Please create an issue here with the code snippet, a brief description, and link to this topic for further information, so that we can track and fix it.

CC @pol1 in case you would like to add your information to the same issue.

pol1 · July 15, 2020, 6:57am

Was able to stabilize the leak by setting OMP_NUM_THREADS=4. More info is here: https://github.com/pytorch/pytorch/issues/32008

A fix has been merged and looks to be available in future version 1.6. The nightly build works for this similar case: https://github.com/pytorch/pytorch/issues/40973`

StrawVulcan · July 15, 2020, 1:46pm

Hmm… I’ll definitely try the workarounds in this post, but if 1.6 is supposed to have resolved it, my issue may be different.
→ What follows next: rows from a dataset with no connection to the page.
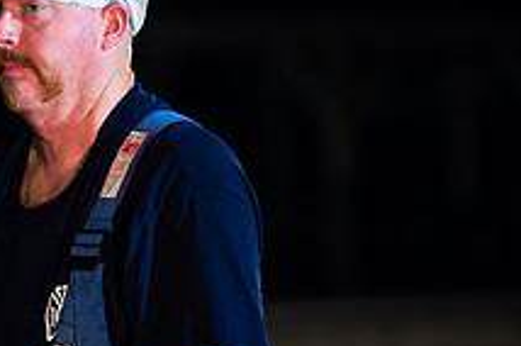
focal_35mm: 542
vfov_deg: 2.5
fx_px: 7832
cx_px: 29
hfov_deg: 3.8
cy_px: 266
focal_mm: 200
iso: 1600
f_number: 3.2
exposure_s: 1/125
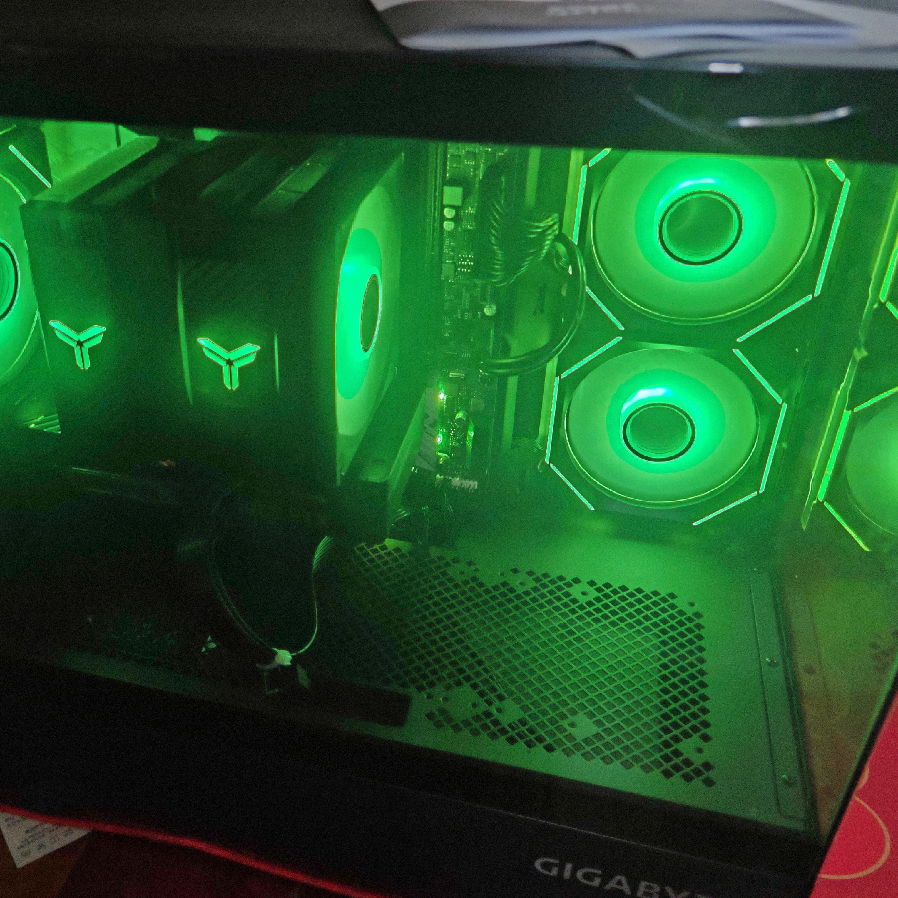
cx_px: 318
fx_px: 939
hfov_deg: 50.4
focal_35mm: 32
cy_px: 449
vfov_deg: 51.1
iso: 200
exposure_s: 1/31
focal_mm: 6.67
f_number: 1.9
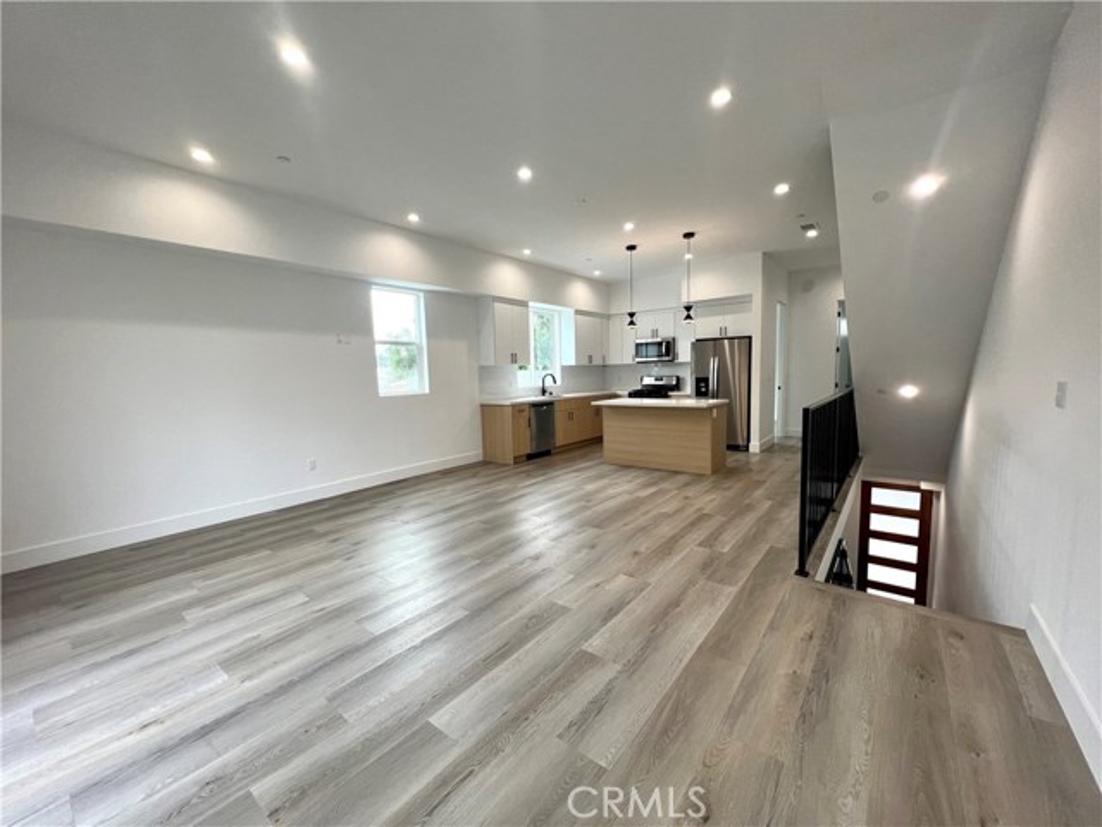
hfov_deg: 106.2
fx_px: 414
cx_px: 551
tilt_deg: -6.3
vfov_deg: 89.9
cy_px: 414
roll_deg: +2.2
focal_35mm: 13
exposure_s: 1/120
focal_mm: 1.57
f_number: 1.8
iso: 80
The 1.6.0.dev20200625+cpu nightly leaked in my above allocation test.

Do you know if the fix for the issue you linked would have been in by then? It’s the latest 1.6 nightly I could find.

StrawVulcan · July 15, 2020, 5:32pm

I think I’m convinced I have a distinct issue now. Neither using 1.6, nor MKL_DISABLE_FAST_MM=1, nor OMP_NUM_THREADS=4 or a combination thereof solves the leak in my allocation test. I’ll file a PyTorch issue now.

StrawVulcan · July 15, 2020, 6:04pm

Here’s the new issue: https://github.com/pytorch/pytorch/issues/41486

StrawVulcan · July 15, 2020, 6:07pm

@pol1 reducing the hidden size didn’t solve the problem in my allocation test, so I’m pretty sure I have a different problem.